For stateful systems, tests named after setup details often get weakened over time. Tests named after the claim they are trying to falsify are harder to water down.

The part I’d be most interested in is how well this works for business invariants like idempotent posting, no lost acknowledgements and recovery after partial failure.

2 comments

I think all these scripts become poor where they're context based as opposed to actual guardrails; what we need is various silo'd protocols like a ssh protocol that keeps the harness producing work through the protocol rather than a bunch of loosely based bash scripts, etc. Plus, the harness needs to be outside the environment so it's not something you have to install ever on a remote system, whether it's a container, a vm, a ssh location. We shouldn't base everything around running bash without a secure tunnel into the location of interest.

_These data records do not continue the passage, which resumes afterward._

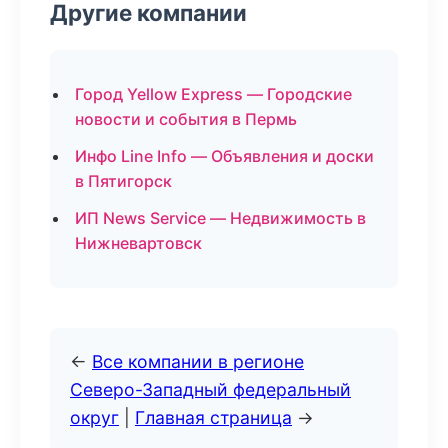
Другие компании
Город Yellow Express — Городские
новости и события в Пермь
Инфо Line Info — Объявления и доски
в Пятигорск
ИП News Service — Недвижимость в
Нижневартовск
←
Все компании в регионе
Северо-Западный федеральный
округ
|
Главная страница
→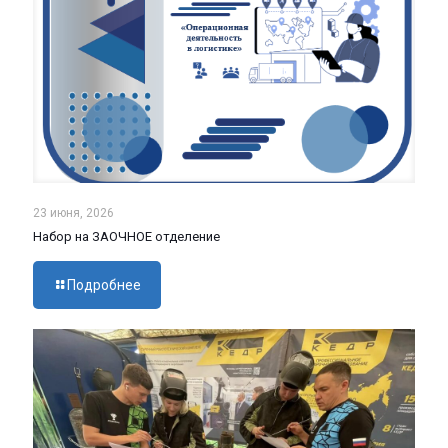
23 июня, 2026
Набор на ЗАОЧНОЕ отделение
Подробнее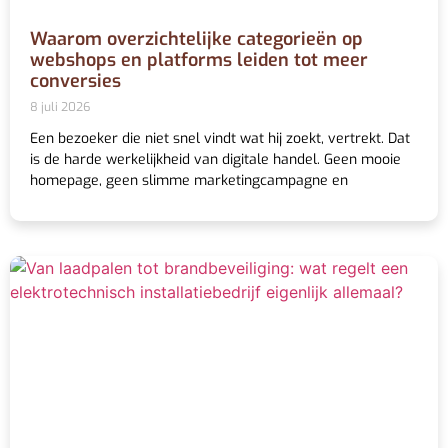
Waarom overzichtelijke categorieën op
webshops en platforms leiden tot meer
conversies
8 juli 2026
Een bezoeker die niet snel vindt wat hij zoekt, vertrekt. Dat
is de harde werkelijkheid van digitale handel. Geen mooie
homepage, geen slimme marketingcampagne en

The failure mode of these tools is self destructive in many cases.

Idempotency is what bites me most in practice — I've been driving these against an unreleased database I work on. The main trap is using the op_id as the idempotency key rather than a business key the client reuses on retry. When they're the same thing, the checker is trivially true and the test passes without testing anything.

No-lost-ack is conceptually the same shape with a simpler property (every acked write shows up at the end), but it breaks the same way most checkers break — if the recorder treats timeouts as success or failure instead of "unknown," real lost writes silently disappear.

Recovery after partial failure is where the AI-agent angle gets shaky honestly. Quiescence is the hard part. Agents will declare a system "recovered" while compaction is still running in the background. The skill forces a three-part check (no in-flight ops, no pending background work, replicas converged) before the invariant runs. How reliably that holds up against a specific SUT, I'm still figuring out.